Our popular imagination for what America’s future could look like in the face of climate change is disproportionately shaped by a latent fear of the unknown. Scholars and the general public often fail to articulate how necessary adaptations will not only shape our daily lives, but how they will also reformulate a geography of risk and opportunity. We tend to focus on a constant projection of how climate change will destroy our lives without seeking to understand how we can advance a more sustainable future in the face of what we leave behind. Our default projections are constrained not only by a lack of imagination but also by our intellectual ordering of society’s priorities for housing, human health, education, economic opportunity, and mobility.
This book explores how climate change is already shaping the future course of America for centuries to come. It is about the push and pull factors that are shaping our decisions. The original idea for this book came from a simple but flawed premise—flora and fauna are moving north (in the Northern Hemisphere), and so too will people and firms. Here, range shifting is not deterministically limited to mere ecological systems but rather to a full spectrum of chaotic pathways across a wide range of economic, environmental, and cultural geographies. The idea of moving “north” is both a literal reference to cardinal direction and also a metaphor for the relocations of those who will move in any direction to get out of harm’s way. This book explores a series of behaviors, pathways, and scenarios that culminate in the proposition that America is on the verge of a great domestic climate migration (hereinafter, climigration) that may very well reshape everything from our physical landscape to our electoral politics.

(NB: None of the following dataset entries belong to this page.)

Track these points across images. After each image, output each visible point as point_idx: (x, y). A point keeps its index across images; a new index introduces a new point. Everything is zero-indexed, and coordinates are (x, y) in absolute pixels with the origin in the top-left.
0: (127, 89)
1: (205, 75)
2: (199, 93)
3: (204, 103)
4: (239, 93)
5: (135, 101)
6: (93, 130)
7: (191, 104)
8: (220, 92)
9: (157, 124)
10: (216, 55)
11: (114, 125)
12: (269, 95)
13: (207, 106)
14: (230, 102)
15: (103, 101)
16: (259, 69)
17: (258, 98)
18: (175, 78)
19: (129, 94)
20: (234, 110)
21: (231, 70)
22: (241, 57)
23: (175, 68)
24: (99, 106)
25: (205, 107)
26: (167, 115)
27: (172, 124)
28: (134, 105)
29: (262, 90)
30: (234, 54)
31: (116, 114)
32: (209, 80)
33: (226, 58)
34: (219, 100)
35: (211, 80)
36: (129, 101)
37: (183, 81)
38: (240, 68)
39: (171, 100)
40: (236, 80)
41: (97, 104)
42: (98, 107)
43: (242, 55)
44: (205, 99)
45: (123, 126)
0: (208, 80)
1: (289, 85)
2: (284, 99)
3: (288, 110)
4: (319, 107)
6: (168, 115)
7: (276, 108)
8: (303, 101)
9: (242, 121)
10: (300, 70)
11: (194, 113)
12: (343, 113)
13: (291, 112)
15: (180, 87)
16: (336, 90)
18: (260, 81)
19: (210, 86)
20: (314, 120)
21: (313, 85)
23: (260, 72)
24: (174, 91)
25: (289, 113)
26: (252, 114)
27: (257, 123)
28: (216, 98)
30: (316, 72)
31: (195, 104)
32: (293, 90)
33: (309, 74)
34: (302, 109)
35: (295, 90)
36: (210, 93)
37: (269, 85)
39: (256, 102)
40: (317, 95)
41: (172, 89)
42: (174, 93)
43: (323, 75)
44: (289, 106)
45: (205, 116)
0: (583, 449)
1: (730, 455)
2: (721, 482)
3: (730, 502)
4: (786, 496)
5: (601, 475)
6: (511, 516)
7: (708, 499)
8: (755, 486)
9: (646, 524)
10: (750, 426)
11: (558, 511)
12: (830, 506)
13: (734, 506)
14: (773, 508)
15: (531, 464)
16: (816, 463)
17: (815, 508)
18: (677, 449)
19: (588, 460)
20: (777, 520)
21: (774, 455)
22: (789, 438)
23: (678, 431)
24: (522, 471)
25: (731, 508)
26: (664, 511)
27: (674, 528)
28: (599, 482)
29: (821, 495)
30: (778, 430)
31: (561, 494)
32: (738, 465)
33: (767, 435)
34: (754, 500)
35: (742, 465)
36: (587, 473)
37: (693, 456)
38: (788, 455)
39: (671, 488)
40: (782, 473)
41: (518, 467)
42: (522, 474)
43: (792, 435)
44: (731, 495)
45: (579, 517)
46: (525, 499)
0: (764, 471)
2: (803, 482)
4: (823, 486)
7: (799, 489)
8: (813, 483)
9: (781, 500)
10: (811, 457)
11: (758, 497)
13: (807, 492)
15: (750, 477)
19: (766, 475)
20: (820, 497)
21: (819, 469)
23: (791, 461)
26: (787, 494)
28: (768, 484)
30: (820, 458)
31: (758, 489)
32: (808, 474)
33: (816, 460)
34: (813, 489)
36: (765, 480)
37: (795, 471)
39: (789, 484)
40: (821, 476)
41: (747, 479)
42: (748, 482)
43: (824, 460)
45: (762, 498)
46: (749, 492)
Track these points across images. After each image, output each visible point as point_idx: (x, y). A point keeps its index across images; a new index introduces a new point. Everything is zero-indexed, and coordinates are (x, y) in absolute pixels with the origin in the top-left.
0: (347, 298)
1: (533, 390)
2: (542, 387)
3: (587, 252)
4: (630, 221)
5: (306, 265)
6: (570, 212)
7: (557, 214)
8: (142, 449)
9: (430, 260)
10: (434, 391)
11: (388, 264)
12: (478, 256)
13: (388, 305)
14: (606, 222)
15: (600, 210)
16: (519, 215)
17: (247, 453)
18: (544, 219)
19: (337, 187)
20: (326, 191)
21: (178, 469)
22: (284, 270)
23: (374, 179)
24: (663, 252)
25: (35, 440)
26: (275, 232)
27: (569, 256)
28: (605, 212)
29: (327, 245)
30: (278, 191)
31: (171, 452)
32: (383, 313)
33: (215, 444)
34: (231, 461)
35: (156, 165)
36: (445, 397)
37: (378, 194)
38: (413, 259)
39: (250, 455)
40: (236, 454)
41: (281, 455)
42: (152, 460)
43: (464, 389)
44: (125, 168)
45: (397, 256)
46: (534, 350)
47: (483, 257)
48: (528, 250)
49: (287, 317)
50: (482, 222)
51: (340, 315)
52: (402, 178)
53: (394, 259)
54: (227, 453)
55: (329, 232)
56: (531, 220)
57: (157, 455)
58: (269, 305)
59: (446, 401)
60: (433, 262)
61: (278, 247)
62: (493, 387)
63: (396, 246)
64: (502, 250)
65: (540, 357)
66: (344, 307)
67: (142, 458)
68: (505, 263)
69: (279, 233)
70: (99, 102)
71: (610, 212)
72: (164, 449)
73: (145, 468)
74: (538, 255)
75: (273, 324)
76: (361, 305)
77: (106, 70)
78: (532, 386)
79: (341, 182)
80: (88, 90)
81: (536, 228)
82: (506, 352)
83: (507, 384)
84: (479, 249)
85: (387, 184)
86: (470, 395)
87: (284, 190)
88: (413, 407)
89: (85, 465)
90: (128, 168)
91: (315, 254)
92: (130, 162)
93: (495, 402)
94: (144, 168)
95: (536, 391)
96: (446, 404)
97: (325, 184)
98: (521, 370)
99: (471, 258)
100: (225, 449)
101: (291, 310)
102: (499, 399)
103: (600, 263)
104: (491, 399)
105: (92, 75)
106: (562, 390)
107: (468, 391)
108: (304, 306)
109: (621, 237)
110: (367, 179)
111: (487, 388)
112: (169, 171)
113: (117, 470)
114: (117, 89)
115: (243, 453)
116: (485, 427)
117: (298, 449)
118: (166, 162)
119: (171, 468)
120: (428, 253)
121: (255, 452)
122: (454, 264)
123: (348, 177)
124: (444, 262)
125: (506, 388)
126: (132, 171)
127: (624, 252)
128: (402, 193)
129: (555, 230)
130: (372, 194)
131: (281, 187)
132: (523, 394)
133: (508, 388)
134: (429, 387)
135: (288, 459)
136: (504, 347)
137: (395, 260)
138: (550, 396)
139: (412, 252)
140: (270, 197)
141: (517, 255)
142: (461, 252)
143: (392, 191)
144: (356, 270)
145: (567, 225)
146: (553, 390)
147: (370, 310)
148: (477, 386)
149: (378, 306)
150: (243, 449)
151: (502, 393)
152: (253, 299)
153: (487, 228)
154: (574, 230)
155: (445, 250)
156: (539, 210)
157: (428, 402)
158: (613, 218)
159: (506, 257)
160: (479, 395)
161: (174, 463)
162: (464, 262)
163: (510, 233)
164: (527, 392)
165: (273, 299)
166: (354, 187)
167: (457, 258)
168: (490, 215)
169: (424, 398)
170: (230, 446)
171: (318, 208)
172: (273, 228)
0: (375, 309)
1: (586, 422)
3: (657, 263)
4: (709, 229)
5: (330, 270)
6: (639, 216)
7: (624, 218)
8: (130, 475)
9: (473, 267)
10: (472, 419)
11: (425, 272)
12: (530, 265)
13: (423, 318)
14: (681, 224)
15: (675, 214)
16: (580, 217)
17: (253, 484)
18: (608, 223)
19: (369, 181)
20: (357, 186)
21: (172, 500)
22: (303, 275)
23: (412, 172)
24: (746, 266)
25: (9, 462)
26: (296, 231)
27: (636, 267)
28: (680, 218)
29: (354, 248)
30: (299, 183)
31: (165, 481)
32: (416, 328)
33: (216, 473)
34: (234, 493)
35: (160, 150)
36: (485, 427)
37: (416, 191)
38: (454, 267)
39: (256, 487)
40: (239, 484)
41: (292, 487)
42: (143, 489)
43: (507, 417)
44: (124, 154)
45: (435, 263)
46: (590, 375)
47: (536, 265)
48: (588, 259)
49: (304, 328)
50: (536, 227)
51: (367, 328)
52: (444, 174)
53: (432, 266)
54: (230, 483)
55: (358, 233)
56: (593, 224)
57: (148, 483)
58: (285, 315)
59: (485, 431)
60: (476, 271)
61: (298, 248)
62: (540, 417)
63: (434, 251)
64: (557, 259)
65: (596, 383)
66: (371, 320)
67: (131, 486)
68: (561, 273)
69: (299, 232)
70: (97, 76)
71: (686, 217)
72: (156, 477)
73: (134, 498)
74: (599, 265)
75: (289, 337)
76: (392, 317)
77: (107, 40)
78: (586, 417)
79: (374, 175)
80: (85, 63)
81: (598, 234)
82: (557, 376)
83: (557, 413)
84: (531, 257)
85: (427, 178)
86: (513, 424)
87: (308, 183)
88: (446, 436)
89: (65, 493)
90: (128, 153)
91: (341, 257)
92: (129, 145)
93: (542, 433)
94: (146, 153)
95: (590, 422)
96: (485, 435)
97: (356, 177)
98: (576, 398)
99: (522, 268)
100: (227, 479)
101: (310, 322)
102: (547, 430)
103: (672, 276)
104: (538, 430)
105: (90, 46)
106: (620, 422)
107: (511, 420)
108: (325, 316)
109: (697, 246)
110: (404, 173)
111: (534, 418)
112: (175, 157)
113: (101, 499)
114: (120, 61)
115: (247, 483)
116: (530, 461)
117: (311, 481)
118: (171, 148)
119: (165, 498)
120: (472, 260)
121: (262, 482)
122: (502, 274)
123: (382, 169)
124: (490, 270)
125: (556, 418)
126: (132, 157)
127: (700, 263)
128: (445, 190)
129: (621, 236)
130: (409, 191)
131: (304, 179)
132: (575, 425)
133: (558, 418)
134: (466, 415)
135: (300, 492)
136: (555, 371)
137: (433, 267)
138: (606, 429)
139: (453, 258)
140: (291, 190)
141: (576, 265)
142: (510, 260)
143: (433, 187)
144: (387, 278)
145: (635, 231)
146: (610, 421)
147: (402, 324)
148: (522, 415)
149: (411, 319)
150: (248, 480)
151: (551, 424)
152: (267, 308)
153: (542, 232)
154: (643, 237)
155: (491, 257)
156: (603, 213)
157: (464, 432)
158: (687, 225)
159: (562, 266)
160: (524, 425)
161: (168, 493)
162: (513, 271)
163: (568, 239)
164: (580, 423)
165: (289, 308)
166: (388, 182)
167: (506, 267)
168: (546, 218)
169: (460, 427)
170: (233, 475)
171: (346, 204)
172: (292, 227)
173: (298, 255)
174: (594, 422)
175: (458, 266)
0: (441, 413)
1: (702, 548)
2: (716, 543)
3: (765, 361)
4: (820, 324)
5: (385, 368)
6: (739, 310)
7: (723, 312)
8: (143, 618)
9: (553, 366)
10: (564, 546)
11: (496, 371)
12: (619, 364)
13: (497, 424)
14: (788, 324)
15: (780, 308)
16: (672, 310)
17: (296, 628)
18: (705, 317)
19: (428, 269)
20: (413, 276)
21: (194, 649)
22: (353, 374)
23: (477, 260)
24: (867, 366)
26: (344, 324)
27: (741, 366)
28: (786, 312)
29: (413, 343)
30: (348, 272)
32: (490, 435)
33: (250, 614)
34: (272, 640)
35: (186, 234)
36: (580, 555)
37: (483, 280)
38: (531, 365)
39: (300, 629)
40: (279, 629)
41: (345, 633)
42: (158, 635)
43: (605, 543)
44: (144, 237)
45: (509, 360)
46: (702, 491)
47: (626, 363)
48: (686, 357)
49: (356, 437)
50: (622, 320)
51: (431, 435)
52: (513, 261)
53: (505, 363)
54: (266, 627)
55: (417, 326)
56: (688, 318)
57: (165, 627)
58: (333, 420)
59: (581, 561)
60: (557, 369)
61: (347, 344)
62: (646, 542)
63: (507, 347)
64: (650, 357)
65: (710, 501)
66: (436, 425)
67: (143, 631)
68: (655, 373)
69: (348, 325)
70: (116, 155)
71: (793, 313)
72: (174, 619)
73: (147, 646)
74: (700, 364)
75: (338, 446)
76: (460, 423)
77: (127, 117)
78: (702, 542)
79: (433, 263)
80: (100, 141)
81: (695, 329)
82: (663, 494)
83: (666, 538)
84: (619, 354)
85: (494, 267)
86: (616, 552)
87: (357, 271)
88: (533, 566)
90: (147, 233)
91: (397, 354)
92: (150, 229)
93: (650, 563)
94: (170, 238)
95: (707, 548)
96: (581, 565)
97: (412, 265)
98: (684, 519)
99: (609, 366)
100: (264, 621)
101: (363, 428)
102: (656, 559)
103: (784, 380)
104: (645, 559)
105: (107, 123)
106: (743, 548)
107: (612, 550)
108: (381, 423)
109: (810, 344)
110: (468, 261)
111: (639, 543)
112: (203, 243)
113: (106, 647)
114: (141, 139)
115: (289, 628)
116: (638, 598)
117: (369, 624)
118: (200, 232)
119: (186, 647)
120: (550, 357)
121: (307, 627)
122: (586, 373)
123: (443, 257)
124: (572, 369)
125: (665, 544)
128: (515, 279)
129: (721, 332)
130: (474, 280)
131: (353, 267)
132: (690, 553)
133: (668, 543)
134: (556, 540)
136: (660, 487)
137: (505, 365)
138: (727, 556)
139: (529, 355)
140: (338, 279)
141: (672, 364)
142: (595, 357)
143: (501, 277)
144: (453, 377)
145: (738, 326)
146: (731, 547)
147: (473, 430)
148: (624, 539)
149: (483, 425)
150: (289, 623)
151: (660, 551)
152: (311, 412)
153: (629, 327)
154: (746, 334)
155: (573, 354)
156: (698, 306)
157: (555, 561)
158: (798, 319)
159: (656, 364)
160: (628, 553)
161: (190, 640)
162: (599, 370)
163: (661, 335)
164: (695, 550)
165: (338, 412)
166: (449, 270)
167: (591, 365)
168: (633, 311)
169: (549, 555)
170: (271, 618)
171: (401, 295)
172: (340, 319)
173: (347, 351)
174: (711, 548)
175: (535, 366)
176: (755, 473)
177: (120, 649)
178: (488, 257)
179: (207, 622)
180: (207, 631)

There is not only an opportunity for climate migrants (hereinafter, climigrants) to build new communities, but there is also an opportunity to double down on our commitments to reduce our carbon footprint and to promote the accessibility, affordability, and sustainability of the built environment. We—as a society—have at least two major paths forward. In one scenario, climigrants who are economically mobile and have the means and resources can recreate their carbon-intensive settlements in the relentless exurban expansion of lower-risk places. Another scenario suggests a more orderly set of policies and behaviors that is sensitive to the environmental carrying capacity of a new sustainable frontier in “receiving zones,” as well as the trash, pollution, and social inequities of what we leave behind in our “sending zones.” Indeed, both scenarios may occur simultaneously depending on where you live and who you are. This book picks up on how these scenarios may play out for a wide variety of stakeholders. Along the way, there will be winners and losers. Understanding what you have to lose is the first step toward understanding what you have to gain.